━━ Dataset content

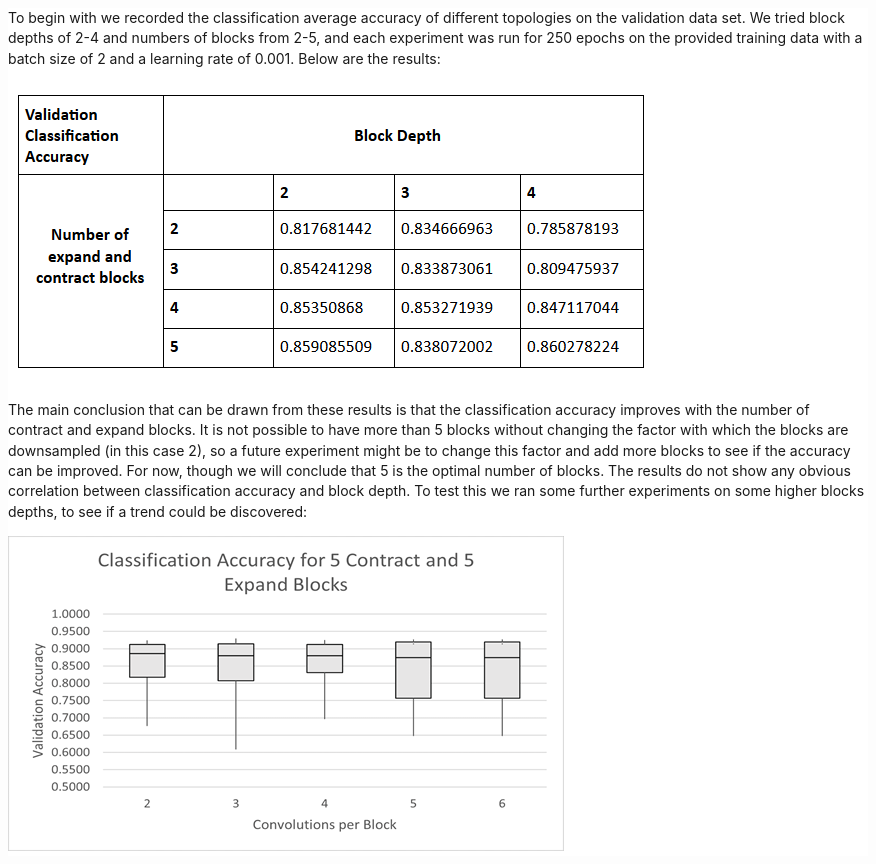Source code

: To begin with we recorded the classification average accuracy of
different topologies on the validation data set. We tried block depths
of 2-4 and numbers of blocks from 2-5, and each experiment was run for
250 epochs on the provided training data with a batch size of 2 and a
learning rate of 0.001. Below are the results:

![image10-3.png](readme_images/image10-3.png)

The main conclusion that can be drawn from these results is that the
classification accuracy improves with the number of contract and expand
blocks. It is not possible to have more than 5 blocks without changing
the factor with which the blocks are downsampled (in this case 2), so a
future experiment might be to change this factor and add more blocks to
see if the accuracy can be improved. For now, though we will conclude
that 5 is the optimal number of blocks. The results do not show any
obvious correlation between classification accuracy and block depth. To
test this we ran some further experiments on some higher blocks depths,
to see if a trend could be discovered:

![image11.png](readme_images/image11.png)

━━━━

◆ **Task**
Copy the entries above word for word, leaving the pictures out of your answer.

◆ **Response**
Source code

: To begin with we recorded the classification average accuracy of
different topologies on the validation data set. We tried block depths
of 2-4 and numbers of blocks from 2-5, and each experiment was run for
250 epochs on the provided training data with a batch size of 2 and a
learning rate of 0.001. Below are the results:

![image10-3.png](readme_images/image10-3.png)

The main conclusion that can be drawn from these results is that the
classification accuracy improves with the number of contract and expand
blocks. It is not possible to have more than 5 blocks without changing
the factor with which the blocks are downsampled (in this case 2), so a
future experiment might be to change this factor and add more blocks to
see if the accuracy can be improved. For now, though we will conclude
that 5 is the optimal number of blocks. The results do not show any
obvious correlation between classification accuracy and block depth. To
test this we ran some further experiments on some higher blocks depths,
to see if a trend could be discovered:

![image11.png](readme_images/image11.png)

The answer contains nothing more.